§ **Stored data entries**
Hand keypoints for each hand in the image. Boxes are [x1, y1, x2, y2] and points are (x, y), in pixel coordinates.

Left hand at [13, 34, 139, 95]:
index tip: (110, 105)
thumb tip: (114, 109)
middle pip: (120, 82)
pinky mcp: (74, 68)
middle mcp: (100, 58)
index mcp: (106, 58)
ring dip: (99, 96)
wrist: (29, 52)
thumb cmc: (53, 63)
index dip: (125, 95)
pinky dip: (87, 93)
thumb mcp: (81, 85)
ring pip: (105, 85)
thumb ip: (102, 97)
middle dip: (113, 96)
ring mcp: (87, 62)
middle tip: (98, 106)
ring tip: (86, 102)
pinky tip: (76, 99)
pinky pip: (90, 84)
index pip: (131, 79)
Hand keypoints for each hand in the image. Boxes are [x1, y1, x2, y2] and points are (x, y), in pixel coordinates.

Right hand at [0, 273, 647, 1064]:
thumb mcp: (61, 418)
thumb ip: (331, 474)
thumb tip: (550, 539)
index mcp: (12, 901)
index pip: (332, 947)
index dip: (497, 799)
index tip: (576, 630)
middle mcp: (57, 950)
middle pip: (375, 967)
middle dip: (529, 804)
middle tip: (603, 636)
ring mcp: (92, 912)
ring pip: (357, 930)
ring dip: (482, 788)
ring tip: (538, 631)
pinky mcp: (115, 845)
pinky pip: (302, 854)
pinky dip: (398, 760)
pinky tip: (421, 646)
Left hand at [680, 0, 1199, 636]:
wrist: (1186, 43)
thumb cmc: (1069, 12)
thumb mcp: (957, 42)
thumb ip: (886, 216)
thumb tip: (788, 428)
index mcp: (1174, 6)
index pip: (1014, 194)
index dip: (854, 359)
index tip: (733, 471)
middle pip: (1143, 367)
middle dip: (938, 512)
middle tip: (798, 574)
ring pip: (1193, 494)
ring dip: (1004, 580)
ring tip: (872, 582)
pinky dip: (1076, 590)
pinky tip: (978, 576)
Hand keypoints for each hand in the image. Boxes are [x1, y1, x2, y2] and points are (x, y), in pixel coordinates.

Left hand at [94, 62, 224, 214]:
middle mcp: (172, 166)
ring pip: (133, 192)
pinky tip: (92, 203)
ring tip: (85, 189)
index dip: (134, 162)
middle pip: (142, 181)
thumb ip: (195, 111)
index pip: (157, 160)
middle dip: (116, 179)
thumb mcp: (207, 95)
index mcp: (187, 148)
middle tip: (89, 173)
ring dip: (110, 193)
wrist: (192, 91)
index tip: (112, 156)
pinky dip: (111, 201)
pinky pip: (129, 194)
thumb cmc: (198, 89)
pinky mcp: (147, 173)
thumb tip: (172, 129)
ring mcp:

§ **YOUR ASSIGNMENT**
Would you output, from the records above, exactly the run of lines that starts at the line containing "middle pip: (120, 82)" and ends at the line containing "middle mcp: (57, 950)", and only that run?

§ **EXERCISE RESPONSE**
middle pip: (120, 82)
pinky mcp: (74, 68)
middle mcp: (100, 58)
index mcp: (106, 58)
ring dip: (99, 96)
wrist: (29, 52)
thumb cmc: (53, 63)
index dip: (125, 95)
pinky dip: (87, 93)
thumb mcp: (81, 85)
ring pip: (105, 85)
thumb ip: (102, 97)
middle dip: (113, 96)
ring mcp: (87, 62)
middle tip: (98, 106)
ring tip: (86, 102)
pinky tip: (76, 99)
pinky pip: (90, 84)
index pip: (131, 79)
Hand keypoints for each hand in the image. Boxes are [x1, y1, x2, y2] and points are (x, y), in pixel coordinates.

Right hand at [0, 273, 647, 1064]:
thumb mcp: (61, 418)
thumb ip: (331, 474)
thumb tip: (550, 539)
index mcp: (12, 901)
index pip: (332, 947)
index dip: (497, 799)
index tip: (576, 630)
middle mcp: (57, 950)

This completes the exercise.